→ **Dataset records**
------------------------------------
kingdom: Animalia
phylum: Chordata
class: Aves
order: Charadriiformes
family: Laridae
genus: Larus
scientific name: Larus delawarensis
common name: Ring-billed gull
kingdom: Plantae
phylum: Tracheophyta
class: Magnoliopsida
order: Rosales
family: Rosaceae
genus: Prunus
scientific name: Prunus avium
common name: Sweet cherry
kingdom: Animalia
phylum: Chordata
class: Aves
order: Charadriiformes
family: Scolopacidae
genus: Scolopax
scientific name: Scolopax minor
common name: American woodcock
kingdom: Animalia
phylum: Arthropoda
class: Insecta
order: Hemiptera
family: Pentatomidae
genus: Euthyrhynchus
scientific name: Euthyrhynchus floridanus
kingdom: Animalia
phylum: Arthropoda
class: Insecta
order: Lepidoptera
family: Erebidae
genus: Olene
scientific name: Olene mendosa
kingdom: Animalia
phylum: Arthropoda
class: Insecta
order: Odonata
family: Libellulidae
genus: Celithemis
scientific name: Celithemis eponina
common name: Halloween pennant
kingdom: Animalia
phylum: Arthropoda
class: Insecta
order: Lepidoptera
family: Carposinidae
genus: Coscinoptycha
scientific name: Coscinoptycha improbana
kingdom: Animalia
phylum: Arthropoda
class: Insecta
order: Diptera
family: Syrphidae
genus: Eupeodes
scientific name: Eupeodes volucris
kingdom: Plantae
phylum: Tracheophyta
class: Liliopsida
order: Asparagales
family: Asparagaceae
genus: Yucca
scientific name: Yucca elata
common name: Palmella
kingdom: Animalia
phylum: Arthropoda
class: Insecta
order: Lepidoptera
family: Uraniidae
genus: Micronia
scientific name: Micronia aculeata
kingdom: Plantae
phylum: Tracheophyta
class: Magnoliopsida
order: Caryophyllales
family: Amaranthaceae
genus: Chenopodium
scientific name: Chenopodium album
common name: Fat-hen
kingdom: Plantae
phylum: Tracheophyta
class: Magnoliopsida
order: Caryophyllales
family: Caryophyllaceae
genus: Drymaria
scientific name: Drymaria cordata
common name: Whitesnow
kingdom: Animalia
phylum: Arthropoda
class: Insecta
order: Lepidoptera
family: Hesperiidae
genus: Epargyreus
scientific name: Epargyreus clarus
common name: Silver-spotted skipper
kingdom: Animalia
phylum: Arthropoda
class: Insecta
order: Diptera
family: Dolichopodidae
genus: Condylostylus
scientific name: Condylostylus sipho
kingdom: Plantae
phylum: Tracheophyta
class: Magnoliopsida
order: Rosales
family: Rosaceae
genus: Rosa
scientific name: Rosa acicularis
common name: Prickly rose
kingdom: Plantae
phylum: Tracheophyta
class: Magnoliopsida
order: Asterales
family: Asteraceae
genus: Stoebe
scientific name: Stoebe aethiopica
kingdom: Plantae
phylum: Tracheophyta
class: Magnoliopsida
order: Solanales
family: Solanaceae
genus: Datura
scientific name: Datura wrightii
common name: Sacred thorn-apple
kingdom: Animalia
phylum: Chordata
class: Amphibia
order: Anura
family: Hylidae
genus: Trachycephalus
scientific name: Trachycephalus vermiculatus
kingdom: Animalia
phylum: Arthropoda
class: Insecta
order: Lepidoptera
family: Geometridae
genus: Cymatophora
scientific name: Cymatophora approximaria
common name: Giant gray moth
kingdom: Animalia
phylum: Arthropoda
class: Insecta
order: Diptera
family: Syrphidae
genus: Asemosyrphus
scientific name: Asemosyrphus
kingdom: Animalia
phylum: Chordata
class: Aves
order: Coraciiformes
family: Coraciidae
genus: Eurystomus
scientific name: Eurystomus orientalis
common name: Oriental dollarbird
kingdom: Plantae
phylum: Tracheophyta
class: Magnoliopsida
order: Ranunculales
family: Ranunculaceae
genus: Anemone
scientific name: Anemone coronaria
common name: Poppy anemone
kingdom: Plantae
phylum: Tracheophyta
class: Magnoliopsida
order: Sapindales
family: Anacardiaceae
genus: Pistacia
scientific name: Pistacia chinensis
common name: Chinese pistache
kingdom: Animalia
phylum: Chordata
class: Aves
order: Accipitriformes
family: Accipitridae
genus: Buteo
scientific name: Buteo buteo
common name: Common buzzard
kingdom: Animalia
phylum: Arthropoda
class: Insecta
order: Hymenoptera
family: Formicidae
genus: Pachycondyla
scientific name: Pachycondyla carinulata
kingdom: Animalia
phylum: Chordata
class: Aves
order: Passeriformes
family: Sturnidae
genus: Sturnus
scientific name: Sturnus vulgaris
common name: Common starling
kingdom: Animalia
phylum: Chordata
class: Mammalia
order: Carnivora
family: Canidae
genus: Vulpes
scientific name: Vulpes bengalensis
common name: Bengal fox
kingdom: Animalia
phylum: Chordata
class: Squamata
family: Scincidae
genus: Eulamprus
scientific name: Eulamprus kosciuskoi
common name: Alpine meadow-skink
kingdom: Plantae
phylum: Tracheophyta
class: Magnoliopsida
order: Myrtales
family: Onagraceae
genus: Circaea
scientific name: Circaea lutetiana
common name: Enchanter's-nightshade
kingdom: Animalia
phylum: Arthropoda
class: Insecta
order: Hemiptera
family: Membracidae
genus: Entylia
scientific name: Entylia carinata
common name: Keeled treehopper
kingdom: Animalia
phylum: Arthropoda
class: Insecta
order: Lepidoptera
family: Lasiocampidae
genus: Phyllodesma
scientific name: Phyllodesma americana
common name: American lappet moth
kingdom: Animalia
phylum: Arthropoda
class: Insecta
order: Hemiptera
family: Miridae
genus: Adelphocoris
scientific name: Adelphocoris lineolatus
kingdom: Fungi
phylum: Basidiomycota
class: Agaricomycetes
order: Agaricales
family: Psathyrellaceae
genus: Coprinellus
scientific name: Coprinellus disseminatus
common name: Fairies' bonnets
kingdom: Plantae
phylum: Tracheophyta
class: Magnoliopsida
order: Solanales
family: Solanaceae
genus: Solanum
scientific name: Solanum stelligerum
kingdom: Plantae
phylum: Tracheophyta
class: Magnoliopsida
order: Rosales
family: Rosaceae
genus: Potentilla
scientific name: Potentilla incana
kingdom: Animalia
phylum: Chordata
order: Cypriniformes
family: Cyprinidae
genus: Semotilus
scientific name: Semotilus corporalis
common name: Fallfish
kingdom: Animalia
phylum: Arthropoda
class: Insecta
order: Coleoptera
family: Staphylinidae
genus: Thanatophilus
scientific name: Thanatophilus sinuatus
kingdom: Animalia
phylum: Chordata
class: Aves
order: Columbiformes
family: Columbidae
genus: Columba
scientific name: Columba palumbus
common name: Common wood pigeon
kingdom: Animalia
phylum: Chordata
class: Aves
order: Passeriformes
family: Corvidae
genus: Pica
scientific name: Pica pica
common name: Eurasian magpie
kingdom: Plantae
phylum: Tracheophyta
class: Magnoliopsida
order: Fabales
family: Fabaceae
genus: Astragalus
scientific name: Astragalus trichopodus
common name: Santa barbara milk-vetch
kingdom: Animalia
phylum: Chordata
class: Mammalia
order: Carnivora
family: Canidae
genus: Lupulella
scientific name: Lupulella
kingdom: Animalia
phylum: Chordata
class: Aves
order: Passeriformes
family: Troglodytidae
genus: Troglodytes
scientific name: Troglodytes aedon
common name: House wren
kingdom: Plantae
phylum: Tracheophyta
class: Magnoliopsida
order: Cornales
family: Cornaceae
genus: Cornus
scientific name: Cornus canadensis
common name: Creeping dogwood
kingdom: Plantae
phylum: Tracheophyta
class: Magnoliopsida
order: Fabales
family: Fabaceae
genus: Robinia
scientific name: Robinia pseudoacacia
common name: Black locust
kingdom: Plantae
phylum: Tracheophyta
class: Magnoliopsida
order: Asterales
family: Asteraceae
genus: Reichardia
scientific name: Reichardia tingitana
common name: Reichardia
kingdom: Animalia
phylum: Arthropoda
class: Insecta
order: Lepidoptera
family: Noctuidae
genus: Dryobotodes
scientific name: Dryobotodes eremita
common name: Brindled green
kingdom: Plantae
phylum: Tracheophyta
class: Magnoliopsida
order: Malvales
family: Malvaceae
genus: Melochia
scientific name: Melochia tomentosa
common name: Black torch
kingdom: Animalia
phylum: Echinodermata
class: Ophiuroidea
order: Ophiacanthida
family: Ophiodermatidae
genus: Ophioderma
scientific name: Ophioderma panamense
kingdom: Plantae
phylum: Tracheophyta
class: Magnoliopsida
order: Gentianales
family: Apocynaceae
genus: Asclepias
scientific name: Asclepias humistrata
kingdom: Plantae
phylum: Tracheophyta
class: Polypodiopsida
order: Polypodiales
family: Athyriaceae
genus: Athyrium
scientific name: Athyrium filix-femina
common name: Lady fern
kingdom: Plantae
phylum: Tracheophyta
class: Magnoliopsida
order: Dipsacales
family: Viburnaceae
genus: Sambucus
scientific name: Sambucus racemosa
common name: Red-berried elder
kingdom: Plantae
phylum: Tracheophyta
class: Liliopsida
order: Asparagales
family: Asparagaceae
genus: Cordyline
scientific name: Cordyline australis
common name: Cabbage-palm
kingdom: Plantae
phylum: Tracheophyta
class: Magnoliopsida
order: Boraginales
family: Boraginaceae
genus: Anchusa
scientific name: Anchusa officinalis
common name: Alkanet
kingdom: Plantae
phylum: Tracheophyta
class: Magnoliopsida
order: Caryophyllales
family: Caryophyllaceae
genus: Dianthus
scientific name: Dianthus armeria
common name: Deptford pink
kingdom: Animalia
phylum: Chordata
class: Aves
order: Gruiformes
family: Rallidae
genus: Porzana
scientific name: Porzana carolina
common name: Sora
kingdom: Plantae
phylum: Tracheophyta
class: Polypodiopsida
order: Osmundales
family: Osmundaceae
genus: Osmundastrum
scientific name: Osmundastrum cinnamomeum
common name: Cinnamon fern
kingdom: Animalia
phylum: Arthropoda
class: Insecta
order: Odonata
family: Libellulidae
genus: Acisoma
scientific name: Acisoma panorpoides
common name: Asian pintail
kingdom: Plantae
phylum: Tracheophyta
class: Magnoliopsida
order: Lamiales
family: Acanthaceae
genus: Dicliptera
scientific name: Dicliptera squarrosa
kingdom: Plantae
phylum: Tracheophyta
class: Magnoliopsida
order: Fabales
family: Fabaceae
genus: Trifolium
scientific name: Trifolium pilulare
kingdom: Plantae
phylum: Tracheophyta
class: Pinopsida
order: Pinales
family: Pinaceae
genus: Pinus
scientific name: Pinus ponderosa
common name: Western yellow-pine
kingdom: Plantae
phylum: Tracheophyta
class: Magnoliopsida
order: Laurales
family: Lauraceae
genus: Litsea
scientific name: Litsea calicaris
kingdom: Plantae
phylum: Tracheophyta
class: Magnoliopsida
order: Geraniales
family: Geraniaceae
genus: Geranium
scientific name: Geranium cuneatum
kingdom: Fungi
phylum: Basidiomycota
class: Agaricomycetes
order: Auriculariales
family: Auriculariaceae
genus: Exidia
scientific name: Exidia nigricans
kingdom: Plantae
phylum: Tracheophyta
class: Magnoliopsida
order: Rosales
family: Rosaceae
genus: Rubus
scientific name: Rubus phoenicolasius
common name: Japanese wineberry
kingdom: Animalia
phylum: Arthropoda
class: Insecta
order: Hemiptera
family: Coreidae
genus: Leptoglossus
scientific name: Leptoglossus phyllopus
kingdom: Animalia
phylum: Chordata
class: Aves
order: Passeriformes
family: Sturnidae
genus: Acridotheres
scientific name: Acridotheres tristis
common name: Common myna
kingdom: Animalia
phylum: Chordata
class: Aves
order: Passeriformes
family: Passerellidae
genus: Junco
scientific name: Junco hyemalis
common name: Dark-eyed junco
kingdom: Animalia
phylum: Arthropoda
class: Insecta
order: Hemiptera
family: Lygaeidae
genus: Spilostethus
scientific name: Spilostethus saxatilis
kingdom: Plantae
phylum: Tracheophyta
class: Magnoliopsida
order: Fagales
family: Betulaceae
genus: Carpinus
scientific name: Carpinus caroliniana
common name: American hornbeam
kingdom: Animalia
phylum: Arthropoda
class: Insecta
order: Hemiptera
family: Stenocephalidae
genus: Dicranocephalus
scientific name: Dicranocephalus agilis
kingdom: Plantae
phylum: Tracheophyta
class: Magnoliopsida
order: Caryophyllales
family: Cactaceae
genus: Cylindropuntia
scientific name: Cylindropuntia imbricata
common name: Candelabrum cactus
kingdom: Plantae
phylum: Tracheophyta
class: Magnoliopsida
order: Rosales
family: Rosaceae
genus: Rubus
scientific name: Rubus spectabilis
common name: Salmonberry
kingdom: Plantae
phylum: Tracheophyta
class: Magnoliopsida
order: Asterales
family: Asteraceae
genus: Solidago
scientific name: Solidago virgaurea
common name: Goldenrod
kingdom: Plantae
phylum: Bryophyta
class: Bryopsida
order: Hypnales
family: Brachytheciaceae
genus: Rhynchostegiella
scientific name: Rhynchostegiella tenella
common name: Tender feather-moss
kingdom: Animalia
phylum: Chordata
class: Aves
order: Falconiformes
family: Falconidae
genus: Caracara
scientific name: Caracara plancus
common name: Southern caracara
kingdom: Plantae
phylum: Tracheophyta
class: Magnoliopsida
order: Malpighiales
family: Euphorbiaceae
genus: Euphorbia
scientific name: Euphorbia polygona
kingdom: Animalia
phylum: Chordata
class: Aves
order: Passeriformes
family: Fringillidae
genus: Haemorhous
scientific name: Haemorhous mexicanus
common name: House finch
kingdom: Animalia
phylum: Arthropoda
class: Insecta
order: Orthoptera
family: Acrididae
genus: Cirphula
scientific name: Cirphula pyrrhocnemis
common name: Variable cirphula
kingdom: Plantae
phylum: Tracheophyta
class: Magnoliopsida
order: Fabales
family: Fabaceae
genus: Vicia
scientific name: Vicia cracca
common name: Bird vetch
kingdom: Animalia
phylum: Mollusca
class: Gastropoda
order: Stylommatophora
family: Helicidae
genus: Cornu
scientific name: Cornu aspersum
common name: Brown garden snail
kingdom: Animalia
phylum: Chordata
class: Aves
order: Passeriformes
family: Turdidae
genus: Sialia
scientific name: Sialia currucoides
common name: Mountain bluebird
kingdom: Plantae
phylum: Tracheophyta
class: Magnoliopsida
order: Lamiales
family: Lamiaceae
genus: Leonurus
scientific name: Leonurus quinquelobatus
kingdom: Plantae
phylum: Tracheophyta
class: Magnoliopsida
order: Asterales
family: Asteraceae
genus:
------------------------------------
→ **The task**
From the listing above, copy out every line from the one containing "scientific name: Cirphula pyrrhocnemis" through the last line, with both ends included.

→ **Result**
scientific name: Cirphula pyrrhocnemis
common name: Variable cirphula
kingdom: Plantae
phylum: Tracheophyta
class: Magnoliopsida
order: Fabales
family: Fabaceae
genus: Vicia
scientific name: Vicia cracca
common name: Bird vetch
kingdom: Animalia
phylum: Mollusca
class: Gastropoda
order: Stylommatophora
family: Helicidae
genus: Cornu
scientific name: Cornu aspersum
common name: Brown garden snail
kingdom: Animalia
phylum: Chordata
class: Aves
order: Passeriformes
family: Turdidae
genus: Sialia
scientific name: Sialia currucoides
common name: Mountain bluebird
kingdom: Plantae
phylum: Tracheophyta
class: Magnoliopsida
order: Lamiales
family: Lamiaceae
genus: Leonurus
scientific name: Leonurus quinquelobatus
kingdom: Plantae
phylum: Tracheophyta
class: Magnoliopsida
order: Asterales
family: Asteraceae
genus:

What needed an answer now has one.